Phedimus kamtschaticus is easily grown in well-draining soil with moderate to low moisture and full sunlight. It adapts well to sandy or rocky ground and can withstand heat and nutrient-poor conditions. Proper drainage is essential for healthy growth, but the species tolerates much more moisture in the soil than other stonecrops; it is also less drought tolerant. It is commonly used in containers and rock gardens, but may also be grown as a small area groundcover and in green roof plantings.

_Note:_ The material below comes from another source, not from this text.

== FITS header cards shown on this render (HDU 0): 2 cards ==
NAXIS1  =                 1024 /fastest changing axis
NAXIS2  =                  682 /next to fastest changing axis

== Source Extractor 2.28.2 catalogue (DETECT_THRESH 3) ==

Under its synonym Sedum kamtschaticum, it has gained the Royal Horticultural Society's Award of Garden Merit. In addition, the putative variety Sedum kamtschaticum var. ellacombeanum and the 'Variegatum' cultivar have also gained the award. 'Weihenstephaner Gold' (named after Hochschule Weihenstephan-Triesdorf) is particularly popular among commercial growers. All the cultivars have yellow blooms, but the flowers of 'Weihenstaphaner Gold' gain pink tones as they age.

Phedimus kamtschaticus is edible. Young leaves and stems may be cooked. In Chinese herbal medicine, P. kamtschaticus is applied freshly crushed to wounds, burns, snakebites, or other injuries to ease pain, reduce swelling, and improve blood flow.